Spiel mit den Karten 1 bis 36
Die Schüler spielen das Spiel erneut, diesmal auch mit den Karten 25 bis 36 aus dem Arbeitsblatt 35 (Kartenspiel – Teil 2). Unter den neuen Karten gibt es solche, die den Punktestand einer anderen Mannschaft ändern (der Mannschaft rechts, links oder gegenüber von der eigenen Mannschaft). Die Anzahl der Punkte hängt außerdem vom eigenen Punktestand bzw. vom Punktestand der anderen Mannschaften ab. Andere Karten wiederum enthalten eine Bedingung: "Wenn euer Punktestand ..., dann ...".
Nach und nach werden auch diese Karten in Scratch übersetzt. Jedes Mal, wenn eine Karte übersetzt wurde, wird die ursprüngliche Karte durch die entsprechende "Scratch"-Karte ersetzt.
Spiel mit den Karten 1 bis 48
Die Schüler spielen das Spiel erneut, diesmal auch mit den Karten 37 bis 48 aus dem Arbeitsblatt 35 (Kartenspiel – Teil 2). Unter den neuen gibt es zwei Karten, in denen Zufallszahlen vorkommen (es wird gewürfelt).

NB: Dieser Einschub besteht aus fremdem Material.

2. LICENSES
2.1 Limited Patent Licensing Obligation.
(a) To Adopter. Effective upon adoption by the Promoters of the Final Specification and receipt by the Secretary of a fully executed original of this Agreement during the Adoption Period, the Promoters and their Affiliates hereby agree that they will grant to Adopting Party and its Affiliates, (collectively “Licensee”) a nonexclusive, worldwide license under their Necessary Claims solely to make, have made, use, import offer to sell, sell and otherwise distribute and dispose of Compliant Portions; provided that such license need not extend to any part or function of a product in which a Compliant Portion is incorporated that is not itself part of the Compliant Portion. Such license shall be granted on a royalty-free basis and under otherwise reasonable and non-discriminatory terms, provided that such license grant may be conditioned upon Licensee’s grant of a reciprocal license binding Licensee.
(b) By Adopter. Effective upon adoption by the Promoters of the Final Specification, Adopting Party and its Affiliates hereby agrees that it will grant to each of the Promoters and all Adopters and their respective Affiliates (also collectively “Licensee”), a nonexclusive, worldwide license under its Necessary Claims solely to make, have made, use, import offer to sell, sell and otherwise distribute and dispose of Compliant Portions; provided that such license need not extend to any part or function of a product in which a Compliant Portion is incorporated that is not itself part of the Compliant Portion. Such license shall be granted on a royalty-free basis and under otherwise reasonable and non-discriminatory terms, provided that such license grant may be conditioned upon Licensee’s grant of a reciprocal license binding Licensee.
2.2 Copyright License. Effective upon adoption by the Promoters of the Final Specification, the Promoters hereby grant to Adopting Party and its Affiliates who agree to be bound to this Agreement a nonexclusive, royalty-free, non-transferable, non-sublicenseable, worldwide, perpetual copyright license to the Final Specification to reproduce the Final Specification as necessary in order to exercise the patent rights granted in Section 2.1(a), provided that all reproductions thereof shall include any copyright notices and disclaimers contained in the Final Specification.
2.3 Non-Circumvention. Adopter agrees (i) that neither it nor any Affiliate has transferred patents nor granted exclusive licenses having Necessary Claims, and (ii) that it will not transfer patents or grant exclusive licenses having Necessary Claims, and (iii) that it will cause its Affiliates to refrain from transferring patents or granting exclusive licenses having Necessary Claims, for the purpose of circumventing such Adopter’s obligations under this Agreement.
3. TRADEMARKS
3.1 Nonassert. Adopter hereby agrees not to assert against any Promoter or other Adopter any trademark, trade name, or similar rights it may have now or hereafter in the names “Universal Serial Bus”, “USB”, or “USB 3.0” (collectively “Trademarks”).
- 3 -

Acht Karten sollen von den Schülern vervollständigt werden.
Die Schüler fahren mit der Übersetzungsarbeit fort. (Es müssen nicht unbedingt alle Karten übersetzt werden.)

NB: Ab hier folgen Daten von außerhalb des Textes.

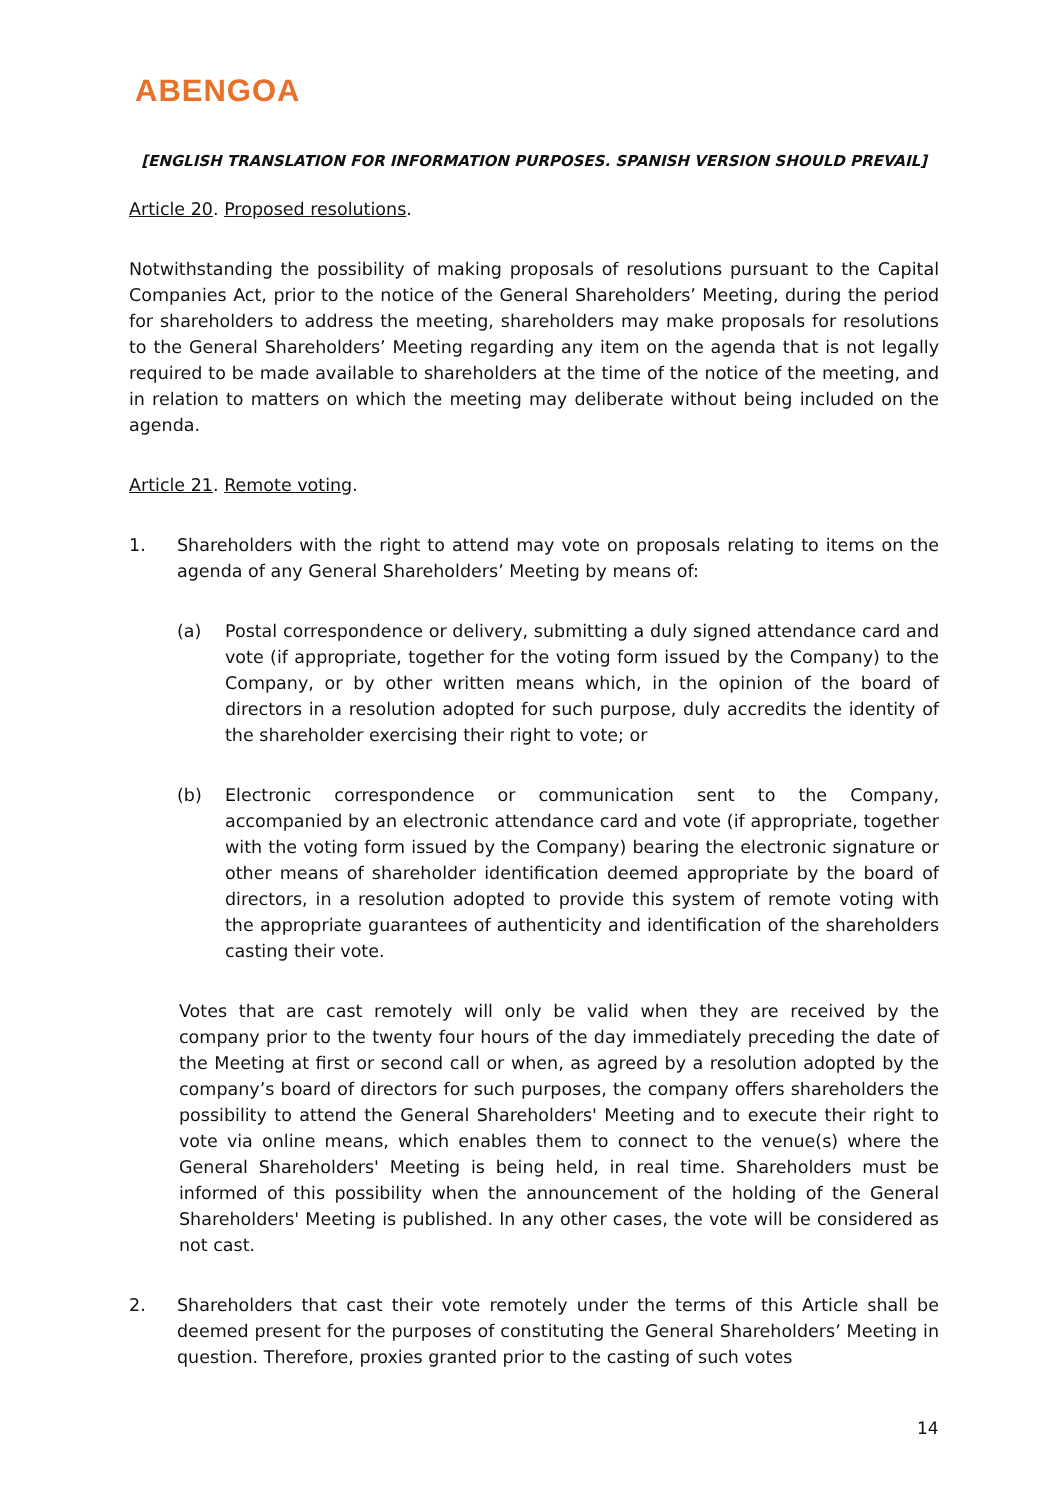ABENGOA
[ENGLISH TRANSLATION FOR INFORMATION PURPOSES. SPANISH VERSION SHOULD PREVAIL]
Article 20. Proposed resolutions.
Notwithstanding the possibility of making proposals of resolutions pursuant to the Capital Companies Act, prior to the notice of the General Shareholders’ Meeting, during the period for shareholders to address the meeting, shareholders may make proposals for resolutions to the General Shareholders’ Meeting regarding any item on the agenda that is not legally required to be made available to shareholders at the time of the notice of the meeting, and in relation to matters on which the meeting may deliberate without being included on the agenda.
Article 21. Remote voting.
1. Shareholders with the right to attend may vote on proposals relating to items on the agenda of any General Shareholders’ Meeting by means of:
(a) Postal correspondence or delivery, submitting a duly signed attendance card and vote (if appropriate, together for the voting form issued by the Company) to the Company, or by other written means which, in the opinion of the board of directors in a resolution adopted for such purpose, duly accredits the identity of the shareholder exercising their right to vote; or
(b) Electronic correspondence or communication sent to the Company, accompanied by an electronic attendance card and vote (if appropriate, together with the voting form issued by the Company) bearing the electronic signature or other means of shareholder identification deemed appropriate by the board of directors, in a resolution adopted to provide this system of remote voting with the appropriate guarantees of authenticity and identification of the shareholders casting their vote.
Votes that are cast remotely will only be valid when they are received by the company prior to the twenty four hours of the day immediately preceding the date of the Meeting at first or second call or when, as agreed by a resolution adopted by the company’s board of directors for such purposes, the company offers shareholders the possibility to attend the General Shareholders' Meeting and to execute their right to vote via online means, which enables them to connect to the venue(s) where the General Shareholders' Meeting is being held, in real time. Shareholders must be informed of this possibility when the announcement of the holding of the General Shareholders' Meeting is published. In any other cases, the vote will be considered as not cast.
2. Shareholders that cast their vote remotely under the terms of this Article shall be deemed present for the purposes of constituting the General Shareholders’ Meeting in question. Therefore, proxies granted prior to the casting of such votes
14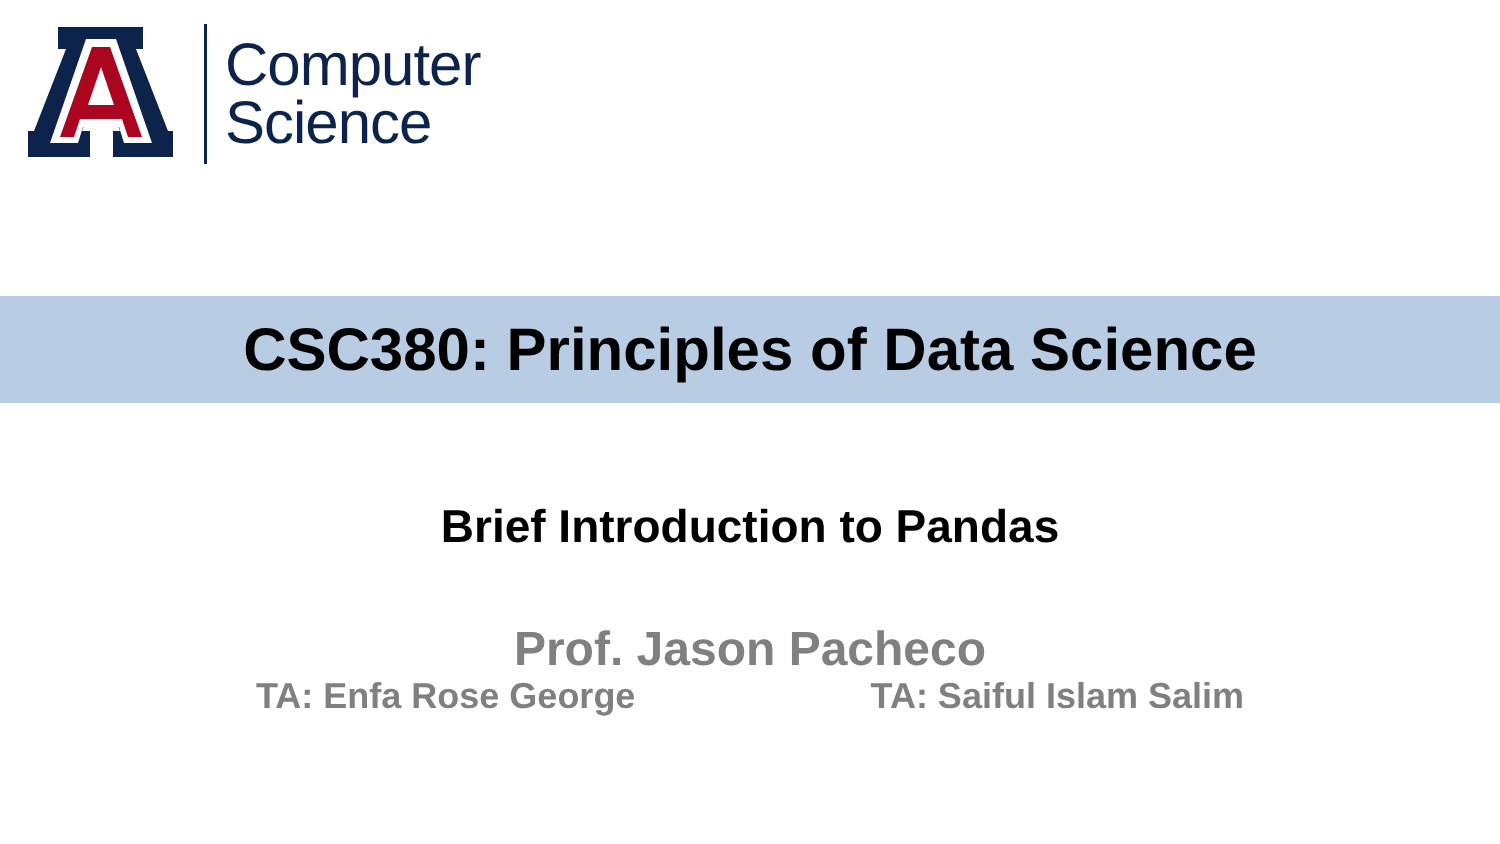Computer
Science
CSC380: Principles of Data Science
Brief Introduction to Pandas
Prof. Jason Pacheco
TA: Enfa Rose George TA: Saiful Islam Salim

Die Karten in Scratch übersetzen
Wie weiter oben bereits mehrfach erwähnt, sollen die Spielkarten nach und nach in Scratch übersetzt werden, beginnend mit den Karten 1 bis 8.
Abb. 1: Verschiedene Möglichkeiten, den Punktestand zu ändern. Der erste Befehl entspricht der Karte 1, der zweite der Karte 5, die nächsten beiden Befehle sind äquivalent und entsprechen der Karte 9.

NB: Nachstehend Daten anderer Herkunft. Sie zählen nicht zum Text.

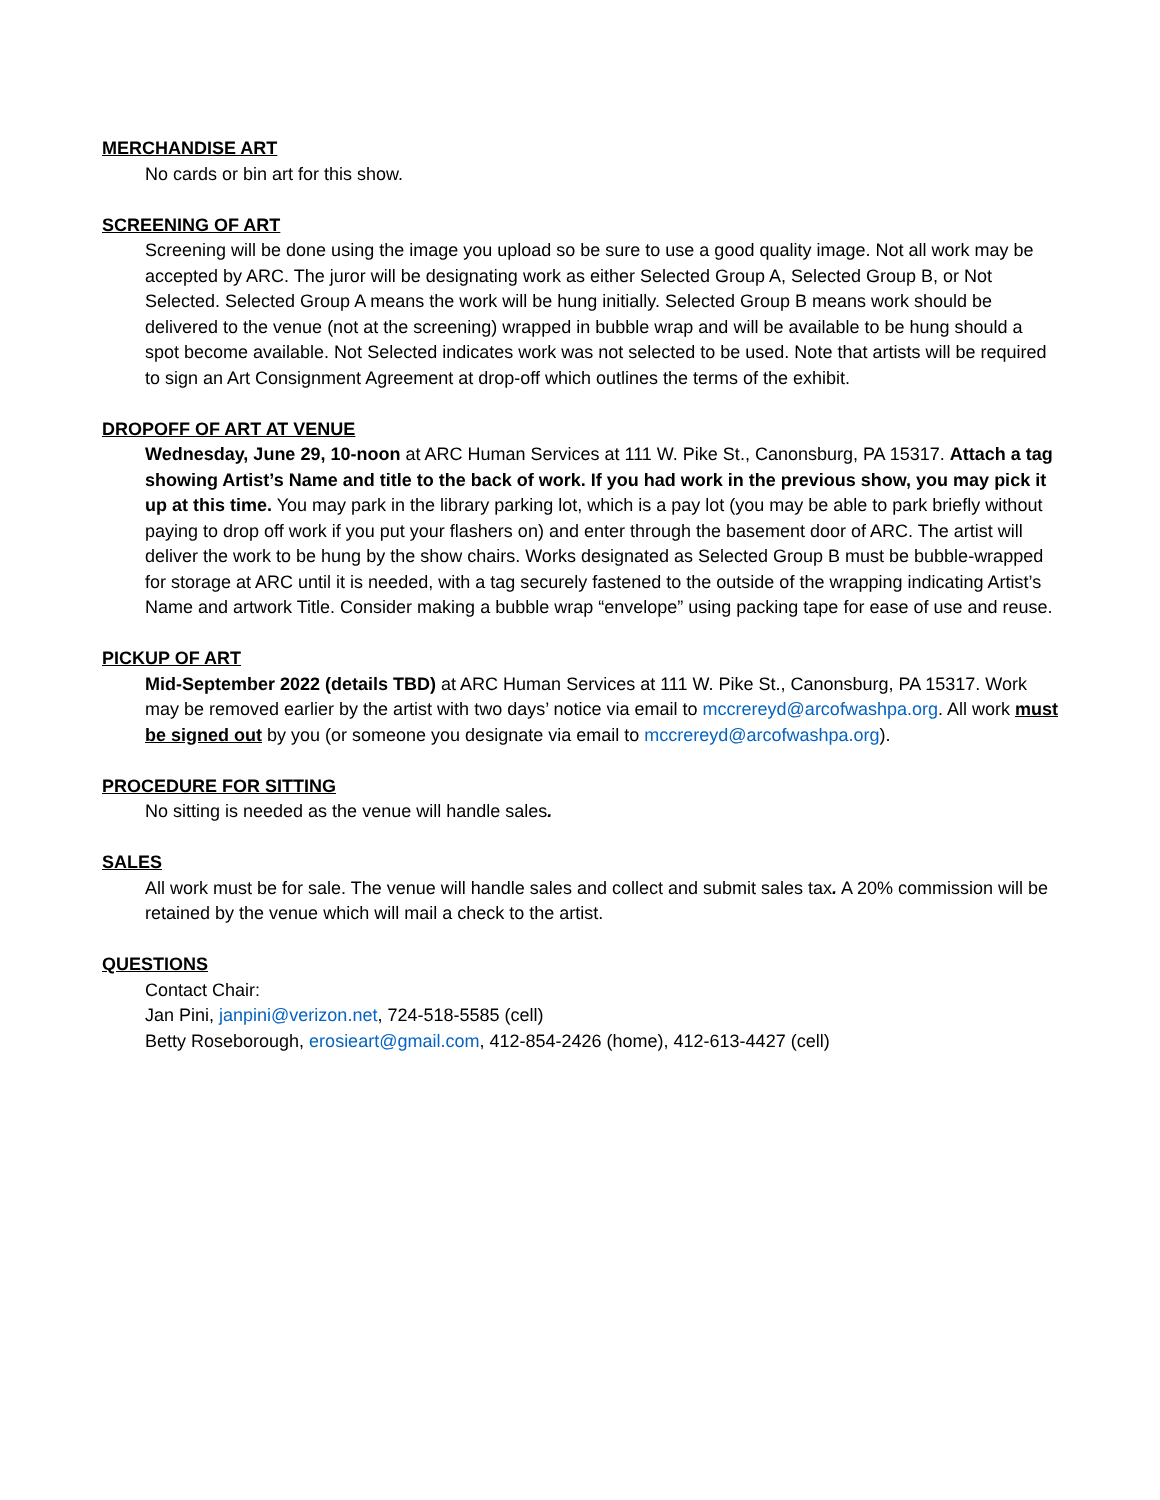MERCHANDISE ART
No cards or bin art for this show.
SCREENING OF ART
Screening will be done using the image you upload so be sure to use a good quality image. Not all work may be accepted by ARC. The juror will be designating work as either Selected Group A, Selected Group B, or Not Selected. Selected Group A means the work will be hung initially. Selected Group B means work should be delivered to the venue (not at the screening) wrapped in bubble wrap and will be available to be hung should a spot become available. Not Selected indicates work was not selected to be used. Note that artists will be required to sign an Art Consignment Agreement at drop-off which outlines the terms of the exhibit.
DROPOFF OF ART AT VENUE
Wednesday, June 29, 10-noon at ARC Human Services at 111 W. Pike St., Canonsburg, PA 15317. Attach a tag showing Artist’s Name and title to the back of work. If you had work in the previous show, you may pick it up at this time. You may park in the library parking lot, which is a pay lot (you may be able to park briefly without paying to drop off work if you put your flashers on) and enter through the basement door of ARC. The artist will deliver the work to be hung by the show chairs. Works designated as Selected Group B must be bubble-wrapped for storage at ARC until it is needed, with a tag securely fastened to the outside of the wrapping indicating Artist’s Name and artwork Title. Consider making a bubble wrap “envelope” using packing tape for ease of use and reuse.
PICKUP OF ART
Mid-September 2022 (details TBD) at ARC Human Services at 111 W. Pike St., Canonsburg, PA 15317. Work may be removed earlier by the artist with two days’ notice via email to mccrereyd@arcofwashpa.org. All work must be signed out by you (or someone you designate via email to mccrereyd@arcofwashpa.org).
PROCEDURE FOR SITTING
No sitting is needed as the venue will handle sales.
SALES
All work must be for sale. The venue will handle sales and collect and submit sales tax. A 20% commission will be retained by the venue which will mail a check to the artist.
QUESTIONS
Contact Chair:
Jan Pini, janpini@verizon.net, 724-518-5585 (cell)
Betty Roseborough, erosieart@gmail.com, 412-854-2426 (home), 412-613-4427 (cell)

Die verschiedenen Schülergruppen können sich die Übersetzungsarbeit aufteilen und das Ergebnis im Plenum besprechen. Manche Übersetzungen, insbesondere ab der Karte 25, sind nicht ganz einfach. Andere Karten kann man gar nicht in Scratch übersetzen – entweder ändern die Karten den Punktestand nicht oder der Punktestand hängt vom Kontext ab: von der Höhe des eigenen Punktestands, von den Punkteständen der anderen Mannschaften, von den Karten, die sich noch im Besitz der einzelnen Mannschaften befinden.
Für die Karte 32 zum Beispiel müsste man eine zweite Variable erzeugen, in der zwischenzeitlich ein Wert gespeichert werden könnte.
Zusammenfassung
Die Schüler fassen gemeinsam zusammen, was sie aus diesem Spiel gelernt haben.
- Im Laufe der Partien ändern sich die Punktestände der Mannschaften. Die Punktestände sind Variablen. Sie werden nach jeder Veränderung erneut gespeichert. Auch die Position der Mannschaften um den zentralen Tisch sowie die Anzahl der Karten, die sie noch auf der Hand haben, ändern sich. Das sind ebenfalls Variablen.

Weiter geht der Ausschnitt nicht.